> _Task to carry out_
Below are some entries. Repeat exactly the lines from the one with "analysis of adenocarcinoma" through the one with "ovarian serous cystadenocarcinoma", and only those.

Collected data:
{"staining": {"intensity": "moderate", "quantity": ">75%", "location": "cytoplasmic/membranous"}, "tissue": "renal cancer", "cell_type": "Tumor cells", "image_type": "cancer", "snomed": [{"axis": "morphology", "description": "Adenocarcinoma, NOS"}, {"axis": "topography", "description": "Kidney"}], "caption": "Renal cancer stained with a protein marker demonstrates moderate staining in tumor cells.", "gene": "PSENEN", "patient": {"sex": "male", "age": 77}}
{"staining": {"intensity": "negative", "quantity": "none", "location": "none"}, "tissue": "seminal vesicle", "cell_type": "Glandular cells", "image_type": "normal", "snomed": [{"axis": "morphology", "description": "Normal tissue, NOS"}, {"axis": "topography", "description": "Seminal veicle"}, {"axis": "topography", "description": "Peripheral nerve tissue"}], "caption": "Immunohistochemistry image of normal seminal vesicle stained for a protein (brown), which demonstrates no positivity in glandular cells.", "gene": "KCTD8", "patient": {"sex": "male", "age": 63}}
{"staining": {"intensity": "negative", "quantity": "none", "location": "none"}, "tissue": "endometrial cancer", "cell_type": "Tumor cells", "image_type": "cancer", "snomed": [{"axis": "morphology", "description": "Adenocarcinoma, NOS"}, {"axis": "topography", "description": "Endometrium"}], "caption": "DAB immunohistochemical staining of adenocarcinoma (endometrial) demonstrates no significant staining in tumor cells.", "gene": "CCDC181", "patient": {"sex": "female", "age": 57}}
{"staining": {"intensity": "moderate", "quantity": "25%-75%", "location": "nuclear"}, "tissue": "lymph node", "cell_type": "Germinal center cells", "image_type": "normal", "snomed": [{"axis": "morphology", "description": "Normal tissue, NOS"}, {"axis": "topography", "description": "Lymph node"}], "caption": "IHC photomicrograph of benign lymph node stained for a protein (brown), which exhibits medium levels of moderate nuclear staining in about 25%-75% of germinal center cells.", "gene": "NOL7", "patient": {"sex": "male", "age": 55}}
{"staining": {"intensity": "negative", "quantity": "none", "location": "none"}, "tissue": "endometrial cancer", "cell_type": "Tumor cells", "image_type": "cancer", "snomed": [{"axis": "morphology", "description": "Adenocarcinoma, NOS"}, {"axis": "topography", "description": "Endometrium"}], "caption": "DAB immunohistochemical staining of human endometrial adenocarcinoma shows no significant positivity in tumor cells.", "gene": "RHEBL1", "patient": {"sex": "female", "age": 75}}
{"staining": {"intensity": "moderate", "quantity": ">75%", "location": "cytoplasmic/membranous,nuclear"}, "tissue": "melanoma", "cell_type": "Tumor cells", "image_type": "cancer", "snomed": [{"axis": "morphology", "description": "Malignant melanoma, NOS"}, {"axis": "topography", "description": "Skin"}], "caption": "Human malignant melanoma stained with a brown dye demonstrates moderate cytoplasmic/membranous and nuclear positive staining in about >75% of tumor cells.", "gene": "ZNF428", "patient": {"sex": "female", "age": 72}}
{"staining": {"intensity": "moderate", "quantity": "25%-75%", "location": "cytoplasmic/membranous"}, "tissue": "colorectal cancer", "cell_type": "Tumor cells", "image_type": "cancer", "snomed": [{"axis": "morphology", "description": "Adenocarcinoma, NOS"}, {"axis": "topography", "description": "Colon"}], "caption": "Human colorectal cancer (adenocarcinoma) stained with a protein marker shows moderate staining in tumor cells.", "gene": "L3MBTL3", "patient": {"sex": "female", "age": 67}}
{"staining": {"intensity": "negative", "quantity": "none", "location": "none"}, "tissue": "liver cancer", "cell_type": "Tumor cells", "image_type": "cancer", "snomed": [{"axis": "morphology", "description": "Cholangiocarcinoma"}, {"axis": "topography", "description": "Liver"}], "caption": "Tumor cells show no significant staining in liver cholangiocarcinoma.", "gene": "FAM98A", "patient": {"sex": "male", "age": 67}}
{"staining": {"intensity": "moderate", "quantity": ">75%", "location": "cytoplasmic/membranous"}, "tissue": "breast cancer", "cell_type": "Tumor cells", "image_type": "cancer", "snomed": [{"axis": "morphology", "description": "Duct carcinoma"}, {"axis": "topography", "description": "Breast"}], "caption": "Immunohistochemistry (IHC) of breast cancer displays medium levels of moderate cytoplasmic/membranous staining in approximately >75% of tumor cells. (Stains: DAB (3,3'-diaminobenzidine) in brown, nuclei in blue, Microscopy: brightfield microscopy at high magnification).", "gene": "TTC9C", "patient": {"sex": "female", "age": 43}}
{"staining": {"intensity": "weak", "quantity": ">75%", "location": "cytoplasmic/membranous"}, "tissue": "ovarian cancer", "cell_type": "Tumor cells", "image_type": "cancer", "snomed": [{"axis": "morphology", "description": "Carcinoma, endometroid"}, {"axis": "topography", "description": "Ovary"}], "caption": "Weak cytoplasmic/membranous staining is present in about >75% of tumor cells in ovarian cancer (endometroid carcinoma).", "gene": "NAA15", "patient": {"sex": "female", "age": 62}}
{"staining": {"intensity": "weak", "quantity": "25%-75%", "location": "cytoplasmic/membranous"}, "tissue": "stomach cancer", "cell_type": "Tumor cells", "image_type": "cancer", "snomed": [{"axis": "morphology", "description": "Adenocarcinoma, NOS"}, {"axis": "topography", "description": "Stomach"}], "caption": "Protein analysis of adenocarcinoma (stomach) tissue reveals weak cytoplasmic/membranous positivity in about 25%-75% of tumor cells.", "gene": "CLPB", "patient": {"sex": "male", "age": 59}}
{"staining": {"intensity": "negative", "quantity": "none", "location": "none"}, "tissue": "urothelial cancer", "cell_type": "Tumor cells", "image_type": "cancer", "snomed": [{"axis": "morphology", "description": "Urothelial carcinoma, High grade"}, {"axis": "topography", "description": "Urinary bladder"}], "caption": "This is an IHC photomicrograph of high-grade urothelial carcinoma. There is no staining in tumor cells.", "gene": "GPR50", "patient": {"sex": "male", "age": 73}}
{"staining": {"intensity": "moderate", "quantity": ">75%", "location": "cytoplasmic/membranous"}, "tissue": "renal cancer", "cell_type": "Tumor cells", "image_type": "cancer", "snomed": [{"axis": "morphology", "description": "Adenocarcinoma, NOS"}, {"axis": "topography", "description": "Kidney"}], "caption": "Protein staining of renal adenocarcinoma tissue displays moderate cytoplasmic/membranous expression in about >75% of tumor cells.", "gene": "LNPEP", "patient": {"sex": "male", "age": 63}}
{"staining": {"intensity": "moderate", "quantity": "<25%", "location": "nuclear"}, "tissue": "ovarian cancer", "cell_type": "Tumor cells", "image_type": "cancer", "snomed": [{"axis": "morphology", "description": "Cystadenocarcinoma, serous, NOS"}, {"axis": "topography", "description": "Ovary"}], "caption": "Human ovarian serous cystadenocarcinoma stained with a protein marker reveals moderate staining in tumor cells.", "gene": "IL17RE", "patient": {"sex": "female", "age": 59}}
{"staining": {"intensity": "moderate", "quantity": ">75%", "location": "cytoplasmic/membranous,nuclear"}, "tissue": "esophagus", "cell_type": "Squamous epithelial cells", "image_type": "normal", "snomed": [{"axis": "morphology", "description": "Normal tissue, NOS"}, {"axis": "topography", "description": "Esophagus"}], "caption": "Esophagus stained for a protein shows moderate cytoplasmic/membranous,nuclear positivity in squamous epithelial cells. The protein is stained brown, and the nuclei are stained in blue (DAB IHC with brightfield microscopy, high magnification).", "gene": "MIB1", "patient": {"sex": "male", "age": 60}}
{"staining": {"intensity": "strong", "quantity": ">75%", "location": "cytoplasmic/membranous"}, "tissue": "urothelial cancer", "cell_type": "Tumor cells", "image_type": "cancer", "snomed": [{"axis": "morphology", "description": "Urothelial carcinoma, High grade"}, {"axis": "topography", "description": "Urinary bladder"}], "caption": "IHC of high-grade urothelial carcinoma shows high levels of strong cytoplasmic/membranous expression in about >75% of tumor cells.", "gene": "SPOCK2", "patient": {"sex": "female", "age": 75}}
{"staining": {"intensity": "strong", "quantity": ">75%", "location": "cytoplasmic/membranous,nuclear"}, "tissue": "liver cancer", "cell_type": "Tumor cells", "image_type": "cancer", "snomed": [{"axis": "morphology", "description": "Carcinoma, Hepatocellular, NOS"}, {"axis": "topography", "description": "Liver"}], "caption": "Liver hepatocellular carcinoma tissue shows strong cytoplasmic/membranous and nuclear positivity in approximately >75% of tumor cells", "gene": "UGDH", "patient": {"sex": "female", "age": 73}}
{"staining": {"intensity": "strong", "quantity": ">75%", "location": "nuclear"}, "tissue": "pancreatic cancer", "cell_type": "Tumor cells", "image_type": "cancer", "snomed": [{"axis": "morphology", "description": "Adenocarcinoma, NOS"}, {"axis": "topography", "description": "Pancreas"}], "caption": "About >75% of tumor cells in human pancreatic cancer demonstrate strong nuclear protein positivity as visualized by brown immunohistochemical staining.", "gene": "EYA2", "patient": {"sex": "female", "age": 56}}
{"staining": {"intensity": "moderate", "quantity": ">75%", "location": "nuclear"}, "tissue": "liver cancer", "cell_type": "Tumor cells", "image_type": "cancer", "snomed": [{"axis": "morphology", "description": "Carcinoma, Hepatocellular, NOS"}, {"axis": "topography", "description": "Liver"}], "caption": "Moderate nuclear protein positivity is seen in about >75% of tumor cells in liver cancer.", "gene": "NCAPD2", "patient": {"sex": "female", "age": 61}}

> _Written response_
{"staining": {"intensity": "weak", "quantity": "25%-75%", "location": "cytoplasmic/membranous"}, "tissue": "stomach cancer", "cell_type": "Tumor cells", "image_type": "cancer", "snomed": [{"axis": "morphology", "description": "Adenocarcinoma, NOS"}, {"axis": "topography", "description": "Stomach"}], "caption": "Protein analysis of adenocarcinoma (stomach) tissue reveals weak cytoplasmic/membranous positivity in about 25%-75% of tumor cells.", "gene": "CLPB", "patient": {"sex": "male", "age": 59}}
{"staining": {"intensity": "negative", "quantity": "none", "location": "none"}, "tissue": "urothelial cancer", "cell_type": "Tumor cells", "image_type": "cancer", "snomed": [{"axis": "morphology", "description": "Urothelial carcinoma, High grade"}, {"axis": "topography", "description": "Urinary bladder"}], "caption": "This is an IHC photomicrograph of high-grade urothelial carcinoma. There is no staining in tumor cells.", "gene": "GPR50", "patient": {"sex": "male", "age": 73}}
{"staining": {"intensity": "moderate", "quantity": ">75%", "location": "cytoplasmic/membranous"}, "tissue": "renal cancer", "cell_type": "Tumor cells", "image_type": "cancer", "snomed": [{"axis": "morphology", "description": "Adenocarcinoma, NOS"}, {"axis": "topography", "description": "Kidney"}], "caption": "Protein staining of renal adenocarcinoma tissue displays moderate cytoplasmic/membranous expression in about >75% of tumor cells.", "gene": "LNPEP", "patient": {"sex": "male", "age": 63}}
{"staining": {"intensity": "moderate", "quantity": "<25%", "location": "nuclear"}, "tissue": "ovarian cancer", "cell_type": "Tumor cells", "image_type": "cancer", "snomed": [{"axis": "morphology", "description": "Cystadenocarcinoma, serous, NOS"}, {"axis": "topography", "description": "Ovary"}], "caption": "Human ovarian serous cystadenocarcinoma stained with a protein marker reveals moderate staining in tumor cells.", "gene": "IL17RE", "patient": {"sex": "female", "age": 59}}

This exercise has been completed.